◆ Material for the task ◆
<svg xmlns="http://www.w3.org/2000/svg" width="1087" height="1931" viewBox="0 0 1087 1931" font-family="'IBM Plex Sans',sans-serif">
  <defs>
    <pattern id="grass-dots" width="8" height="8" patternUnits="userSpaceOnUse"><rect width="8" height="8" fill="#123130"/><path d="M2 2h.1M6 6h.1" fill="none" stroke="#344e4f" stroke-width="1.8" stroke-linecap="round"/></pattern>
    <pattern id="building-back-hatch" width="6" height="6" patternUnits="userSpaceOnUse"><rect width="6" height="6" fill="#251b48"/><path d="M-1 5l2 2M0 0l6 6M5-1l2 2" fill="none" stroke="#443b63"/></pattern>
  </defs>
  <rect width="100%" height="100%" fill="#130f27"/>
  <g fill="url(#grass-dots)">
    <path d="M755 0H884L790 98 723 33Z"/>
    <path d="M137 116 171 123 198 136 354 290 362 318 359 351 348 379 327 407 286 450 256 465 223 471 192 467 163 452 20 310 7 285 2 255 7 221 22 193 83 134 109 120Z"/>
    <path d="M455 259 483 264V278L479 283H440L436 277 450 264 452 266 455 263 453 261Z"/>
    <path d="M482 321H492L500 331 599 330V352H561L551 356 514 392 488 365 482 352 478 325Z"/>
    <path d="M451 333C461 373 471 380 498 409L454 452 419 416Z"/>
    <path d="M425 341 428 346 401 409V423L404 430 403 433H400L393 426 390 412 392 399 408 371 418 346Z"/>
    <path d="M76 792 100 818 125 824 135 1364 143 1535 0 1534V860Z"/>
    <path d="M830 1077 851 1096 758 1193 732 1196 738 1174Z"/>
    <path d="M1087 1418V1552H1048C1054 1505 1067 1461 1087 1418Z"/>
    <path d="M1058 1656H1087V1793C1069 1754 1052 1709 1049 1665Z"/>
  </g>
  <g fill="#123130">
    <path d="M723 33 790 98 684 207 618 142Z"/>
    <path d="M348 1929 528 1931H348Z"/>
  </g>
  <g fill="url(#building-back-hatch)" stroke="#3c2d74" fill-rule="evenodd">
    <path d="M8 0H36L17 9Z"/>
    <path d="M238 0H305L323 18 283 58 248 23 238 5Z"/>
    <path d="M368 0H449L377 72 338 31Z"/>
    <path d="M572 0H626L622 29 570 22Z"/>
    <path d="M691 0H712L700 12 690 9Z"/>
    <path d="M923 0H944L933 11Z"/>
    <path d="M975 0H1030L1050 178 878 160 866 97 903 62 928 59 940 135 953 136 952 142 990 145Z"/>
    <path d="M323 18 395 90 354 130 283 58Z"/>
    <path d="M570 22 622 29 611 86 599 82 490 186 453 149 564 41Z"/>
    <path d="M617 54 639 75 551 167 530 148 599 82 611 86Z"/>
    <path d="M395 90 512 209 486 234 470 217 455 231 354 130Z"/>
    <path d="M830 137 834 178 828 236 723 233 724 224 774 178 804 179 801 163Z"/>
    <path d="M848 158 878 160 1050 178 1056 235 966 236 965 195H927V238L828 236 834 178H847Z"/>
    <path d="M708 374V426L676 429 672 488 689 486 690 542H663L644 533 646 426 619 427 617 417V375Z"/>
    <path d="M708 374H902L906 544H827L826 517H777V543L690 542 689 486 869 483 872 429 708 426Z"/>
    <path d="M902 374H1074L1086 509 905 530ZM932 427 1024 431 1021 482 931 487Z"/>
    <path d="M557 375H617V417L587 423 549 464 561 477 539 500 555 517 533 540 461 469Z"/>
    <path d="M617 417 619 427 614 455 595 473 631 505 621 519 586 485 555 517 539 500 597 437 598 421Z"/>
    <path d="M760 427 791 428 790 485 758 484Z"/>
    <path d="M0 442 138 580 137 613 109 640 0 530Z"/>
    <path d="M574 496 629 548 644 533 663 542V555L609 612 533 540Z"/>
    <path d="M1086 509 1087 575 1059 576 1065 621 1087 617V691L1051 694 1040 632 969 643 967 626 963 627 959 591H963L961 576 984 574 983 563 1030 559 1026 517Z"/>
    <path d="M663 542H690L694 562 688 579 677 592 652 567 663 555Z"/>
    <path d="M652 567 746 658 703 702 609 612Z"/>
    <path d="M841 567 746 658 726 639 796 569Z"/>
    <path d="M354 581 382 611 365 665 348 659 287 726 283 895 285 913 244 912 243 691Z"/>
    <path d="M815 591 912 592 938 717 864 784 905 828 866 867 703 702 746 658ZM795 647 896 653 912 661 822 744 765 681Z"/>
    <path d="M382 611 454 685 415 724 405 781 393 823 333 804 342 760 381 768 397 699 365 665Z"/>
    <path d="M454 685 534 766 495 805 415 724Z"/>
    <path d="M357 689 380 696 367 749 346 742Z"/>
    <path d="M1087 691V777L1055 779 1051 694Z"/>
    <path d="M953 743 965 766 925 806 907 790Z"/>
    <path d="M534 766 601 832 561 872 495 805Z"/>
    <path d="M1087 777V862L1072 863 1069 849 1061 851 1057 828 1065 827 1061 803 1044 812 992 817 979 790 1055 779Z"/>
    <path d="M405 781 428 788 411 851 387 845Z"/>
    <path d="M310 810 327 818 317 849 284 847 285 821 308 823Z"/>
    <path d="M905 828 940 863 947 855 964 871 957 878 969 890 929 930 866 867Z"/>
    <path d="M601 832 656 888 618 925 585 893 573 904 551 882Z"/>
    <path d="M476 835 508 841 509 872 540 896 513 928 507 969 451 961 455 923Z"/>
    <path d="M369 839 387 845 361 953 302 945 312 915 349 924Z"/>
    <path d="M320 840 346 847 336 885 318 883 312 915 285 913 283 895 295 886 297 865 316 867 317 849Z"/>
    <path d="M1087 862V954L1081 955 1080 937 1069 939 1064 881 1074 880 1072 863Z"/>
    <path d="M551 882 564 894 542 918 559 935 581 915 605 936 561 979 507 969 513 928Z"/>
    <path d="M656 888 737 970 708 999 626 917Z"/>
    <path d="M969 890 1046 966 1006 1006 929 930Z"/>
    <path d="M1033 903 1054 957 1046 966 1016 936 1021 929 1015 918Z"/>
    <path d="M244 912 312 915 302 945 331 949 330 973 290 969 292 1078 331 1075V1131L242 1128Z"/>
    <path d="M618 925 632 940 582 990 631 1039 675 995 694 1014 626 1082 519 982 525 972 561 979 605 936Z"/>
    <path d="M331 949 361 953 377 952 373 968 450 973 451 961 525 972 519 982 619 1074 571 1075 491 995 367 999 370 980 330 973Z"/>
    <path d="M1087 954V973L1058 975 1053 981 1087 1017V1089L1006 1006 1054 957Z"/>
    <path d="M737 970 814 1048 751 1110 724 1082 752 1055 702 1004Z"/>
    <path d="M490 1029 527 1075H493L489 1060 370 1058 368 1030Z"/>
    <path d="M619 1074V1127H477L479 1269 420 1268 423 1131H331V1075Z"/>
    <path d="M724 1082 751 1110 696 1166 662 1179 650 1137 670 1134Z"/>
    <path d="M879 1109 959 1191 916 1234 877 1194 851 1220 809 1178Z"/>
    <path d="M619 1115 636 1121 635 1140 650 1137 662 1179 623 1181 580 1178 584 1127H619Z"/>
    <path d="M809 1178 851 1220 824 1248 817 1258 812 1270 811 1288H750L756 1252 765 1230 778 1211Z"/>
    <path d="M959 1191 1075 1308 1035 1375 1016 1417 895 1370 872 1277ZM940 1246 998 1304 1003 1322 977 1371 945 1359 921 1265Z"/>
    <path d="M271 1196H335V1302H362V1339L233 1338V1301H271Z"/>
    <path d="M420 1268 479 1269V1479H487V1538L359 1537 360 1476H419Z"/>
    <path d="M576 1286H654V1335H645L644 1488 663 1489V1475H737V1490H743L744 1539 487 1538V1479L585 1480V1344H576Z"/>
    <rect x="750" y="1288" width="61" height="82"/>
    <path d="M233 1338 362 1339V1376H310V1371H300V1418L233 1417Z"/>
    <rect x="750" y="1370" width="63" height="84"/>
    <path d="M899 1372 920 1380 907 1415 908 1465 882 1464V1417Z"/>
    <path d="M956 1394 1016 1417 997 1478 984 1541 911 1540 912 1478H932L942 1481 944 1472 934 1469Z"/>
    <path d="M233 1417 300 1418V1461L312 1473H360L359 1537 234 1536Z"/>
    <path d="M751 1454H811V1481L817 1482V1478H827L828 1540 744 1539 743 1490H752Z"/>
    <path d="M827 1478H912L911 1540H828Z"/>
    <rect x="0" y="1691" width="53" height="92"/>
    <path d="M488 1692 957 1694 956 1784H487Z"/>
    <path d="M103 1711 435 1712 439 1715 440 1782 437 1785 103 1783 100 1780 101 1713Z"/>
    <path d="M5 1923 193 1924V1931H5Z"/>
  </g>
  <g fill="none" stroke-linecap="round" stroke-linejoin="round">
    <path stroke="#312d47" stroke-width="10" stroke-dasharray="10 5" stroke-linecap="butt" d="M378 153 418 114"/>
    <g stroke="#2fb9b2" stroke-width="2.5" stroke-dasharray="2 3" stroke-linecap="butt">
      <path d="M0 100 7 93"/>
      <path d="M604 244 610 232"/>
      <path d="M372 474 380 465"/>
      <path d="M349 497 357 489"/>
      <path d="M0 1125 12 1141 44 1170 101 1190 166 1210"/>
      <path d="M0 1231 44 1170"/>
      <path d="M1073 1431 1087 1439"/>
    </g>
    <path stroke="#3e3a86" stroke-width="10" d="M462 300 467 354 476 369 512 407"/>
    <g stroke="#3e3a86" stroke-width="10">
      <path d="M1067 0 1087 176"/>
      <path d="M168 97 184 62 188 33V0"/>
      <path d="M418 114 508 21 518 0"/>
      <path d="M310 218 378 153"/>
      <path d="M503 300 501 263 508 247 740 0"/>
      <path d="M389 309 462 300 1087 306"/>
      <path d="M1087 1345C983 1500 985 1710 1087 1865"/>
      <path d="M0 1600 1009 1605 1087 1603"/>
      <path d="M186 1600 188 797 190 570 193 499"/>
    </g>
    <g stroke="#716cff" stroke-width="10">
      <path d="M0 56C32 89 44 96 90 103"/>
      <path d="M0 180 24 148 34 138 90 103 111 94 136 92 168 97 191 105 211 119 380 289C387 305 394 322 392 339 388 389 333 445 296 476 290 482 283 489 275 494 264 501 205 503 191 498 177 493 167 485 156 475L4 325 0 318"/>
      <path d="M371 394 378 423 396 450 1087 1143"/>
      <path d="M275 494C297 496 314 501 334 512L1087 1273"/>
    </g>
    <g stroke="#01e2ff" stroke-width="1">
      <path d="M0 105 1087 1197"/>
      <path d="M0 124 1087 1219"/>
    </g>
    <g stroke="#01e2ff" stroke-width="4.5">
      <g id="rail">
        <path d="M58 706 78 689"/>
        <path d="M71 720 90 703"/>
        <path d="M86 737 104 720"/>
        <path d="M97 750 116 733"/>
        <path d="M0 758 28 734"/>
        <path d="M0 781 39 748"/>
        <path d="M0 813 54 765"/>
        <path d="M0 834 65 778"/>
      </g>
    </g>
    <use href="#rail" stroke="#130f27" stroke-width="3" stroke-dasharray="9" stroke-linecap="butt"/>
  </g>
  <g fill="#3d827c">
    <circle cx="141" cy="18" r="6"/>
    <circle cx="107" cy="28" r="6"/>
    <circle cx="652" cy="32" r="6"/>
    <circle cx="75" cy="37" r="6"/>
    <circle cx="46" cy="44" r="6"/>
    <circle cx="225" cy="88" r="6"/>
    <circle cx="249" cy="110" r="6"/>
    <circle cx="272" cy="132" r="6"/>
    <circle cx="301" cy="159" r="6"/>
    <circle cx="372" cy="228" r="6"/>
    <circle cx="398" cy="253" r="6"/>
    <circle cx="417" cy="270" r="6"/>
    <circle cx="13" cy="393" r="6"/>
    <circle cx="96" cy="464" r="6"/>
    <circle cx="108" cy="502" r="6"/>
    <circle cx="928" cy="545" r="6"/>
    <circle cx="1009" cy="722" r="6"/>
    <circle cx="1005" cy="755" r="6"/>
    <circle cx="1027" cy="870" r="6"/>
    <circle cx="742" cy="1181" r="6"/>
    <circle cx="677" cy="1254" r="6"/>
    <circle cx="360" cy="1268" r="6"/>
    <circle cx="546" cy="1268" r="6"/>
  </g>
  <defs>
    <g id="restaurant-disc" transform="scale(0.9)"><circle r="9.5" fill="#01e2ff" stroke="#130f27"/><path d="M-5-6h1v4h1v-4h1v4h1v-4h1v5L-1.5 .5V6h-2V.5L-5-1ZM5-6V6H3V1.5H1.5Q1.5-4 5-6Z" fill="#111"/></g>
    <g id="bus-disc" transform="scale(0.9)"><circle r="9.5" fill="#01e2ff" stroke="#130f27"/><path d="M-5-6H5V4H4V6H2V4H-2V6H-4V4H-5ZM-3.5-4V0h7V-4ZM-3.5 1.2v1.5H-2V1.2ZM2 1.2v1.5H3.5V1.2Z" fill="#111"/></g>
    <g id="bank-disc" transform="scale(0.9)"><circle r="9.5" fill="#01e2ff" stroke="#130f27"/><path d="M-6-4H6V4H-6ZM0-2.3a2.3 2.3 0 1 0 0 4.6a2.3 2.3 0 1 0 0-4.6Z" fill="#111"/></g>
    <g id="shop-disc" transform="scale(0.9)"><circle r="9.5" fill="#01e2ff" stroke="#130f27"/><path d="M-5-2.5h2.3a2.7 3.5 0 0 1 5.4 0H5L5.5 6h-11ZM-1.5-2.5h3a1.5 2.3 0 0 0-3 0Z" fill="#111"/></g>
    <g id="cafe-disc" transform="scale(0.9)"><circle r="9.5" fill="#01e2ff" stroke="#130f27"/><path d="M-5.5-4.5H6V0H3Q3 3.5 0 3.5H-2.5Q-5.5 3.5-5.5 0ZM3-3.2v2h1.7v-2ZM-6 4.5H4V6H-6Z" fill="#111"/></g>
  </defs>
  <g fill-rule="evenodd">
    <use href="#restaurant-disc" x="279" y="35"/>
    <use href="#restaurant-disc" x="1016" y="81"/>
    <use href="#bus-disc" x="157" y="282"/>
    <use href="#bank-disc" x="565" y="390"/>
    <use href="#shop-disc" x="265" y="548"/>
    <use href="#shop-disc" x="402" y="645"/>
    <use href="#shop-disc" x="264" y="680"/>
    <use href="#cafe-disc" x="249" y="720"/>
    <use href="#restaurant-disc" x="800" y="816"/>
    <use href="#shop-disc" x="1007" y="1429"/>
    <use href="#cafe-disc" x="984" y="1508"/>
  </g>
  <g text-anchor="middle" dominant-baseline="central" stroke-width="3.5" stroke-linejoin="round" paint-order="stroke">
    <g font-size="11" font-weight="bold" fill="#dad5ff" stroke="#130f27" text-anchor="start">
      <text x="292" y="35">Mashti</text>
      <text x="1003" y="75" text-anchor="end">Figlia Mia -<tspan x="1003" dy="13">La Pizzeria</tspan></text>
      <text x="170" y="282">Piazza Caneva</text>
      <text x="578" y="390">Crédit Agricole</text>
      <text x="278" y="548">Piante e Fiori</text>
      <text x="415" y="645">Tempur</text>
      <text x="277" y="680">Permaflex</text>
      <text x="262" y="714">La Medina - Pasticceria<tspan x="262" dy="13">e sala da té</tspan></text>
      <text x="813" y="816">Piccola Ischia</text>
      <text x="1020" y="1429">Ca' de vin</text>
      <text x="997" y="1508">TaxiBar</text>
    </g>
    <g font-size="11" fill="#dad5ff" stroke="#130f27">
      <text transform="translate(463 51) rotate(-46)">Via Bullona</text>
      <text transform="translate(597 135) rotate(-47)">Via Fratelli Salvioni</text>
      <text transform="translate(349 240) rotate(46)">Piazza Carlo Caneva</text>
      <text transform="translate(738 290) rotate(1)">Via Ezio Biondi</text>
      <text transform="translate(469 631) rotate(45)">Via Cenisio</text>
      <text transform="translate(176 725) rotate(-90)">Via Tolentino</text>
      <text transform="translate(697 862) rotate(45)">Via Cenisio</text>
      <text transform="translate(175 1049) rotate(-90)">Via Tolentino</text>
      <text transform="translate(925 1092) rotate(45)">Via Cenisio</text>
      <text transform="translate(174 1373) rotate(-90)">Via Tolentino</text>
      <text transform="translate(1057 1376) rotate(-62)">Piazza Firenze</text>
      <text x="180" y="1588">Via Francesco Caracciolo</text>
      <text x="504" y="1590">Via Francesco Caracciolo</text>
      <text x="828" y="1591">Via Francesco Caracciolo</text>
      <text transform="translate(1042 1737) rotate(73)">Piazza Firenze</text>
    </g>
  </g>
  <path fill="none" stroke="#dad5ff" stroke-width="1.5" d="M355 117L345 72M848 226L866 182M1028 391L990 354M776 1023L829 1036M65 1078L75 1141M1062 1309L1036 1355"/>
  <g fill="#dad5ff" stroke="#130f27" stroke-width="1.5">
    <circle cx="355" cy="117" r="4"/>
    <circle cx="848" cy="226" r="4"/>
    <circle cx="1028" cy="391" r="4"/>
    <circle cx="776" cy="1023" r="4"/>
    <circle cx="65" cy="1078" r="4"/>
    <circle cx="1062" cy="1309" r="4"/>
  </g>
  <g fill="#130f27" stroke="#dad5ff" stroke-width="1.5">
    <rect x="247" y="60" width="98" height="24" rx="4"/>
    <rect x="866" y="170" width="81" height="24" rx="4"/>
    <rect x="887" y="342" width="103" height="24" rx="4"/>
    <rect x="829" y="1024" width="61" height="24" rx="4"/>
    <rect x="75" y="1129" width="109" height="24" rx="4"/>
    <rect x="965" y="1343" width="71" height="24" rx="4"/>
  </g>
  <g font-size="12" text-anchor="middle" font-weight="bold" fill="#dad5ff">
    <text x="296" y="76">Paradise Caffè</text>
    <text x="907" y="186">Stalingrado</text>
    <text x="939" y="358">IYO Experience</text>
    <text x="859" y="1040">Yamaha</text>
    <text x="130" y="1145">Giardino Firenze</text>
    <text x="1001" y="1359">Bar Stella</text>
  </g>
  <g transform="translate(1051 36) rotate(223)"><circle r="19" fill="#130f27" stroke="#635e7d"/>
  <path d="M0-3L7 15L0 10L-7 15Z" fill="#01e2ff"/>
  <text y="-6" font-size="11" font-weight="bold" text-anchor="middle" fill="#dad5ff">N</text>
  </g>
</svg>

◆ Assignment ◆
For this exercise, return every line from the data that holds the string "weight".

◆ Response ◆
    <g font-size="11" font-weight="bold" fill="#dad5ff" stroke="#130f27" text-anchor="start">
  <g font-size="12" text-anchor="middle" font-weight="bold" fill="#dad5ff">
  <text y="-6" font-size="11" font-weight="bold" text-anchor="middle" fill="#dad5ff">N</text>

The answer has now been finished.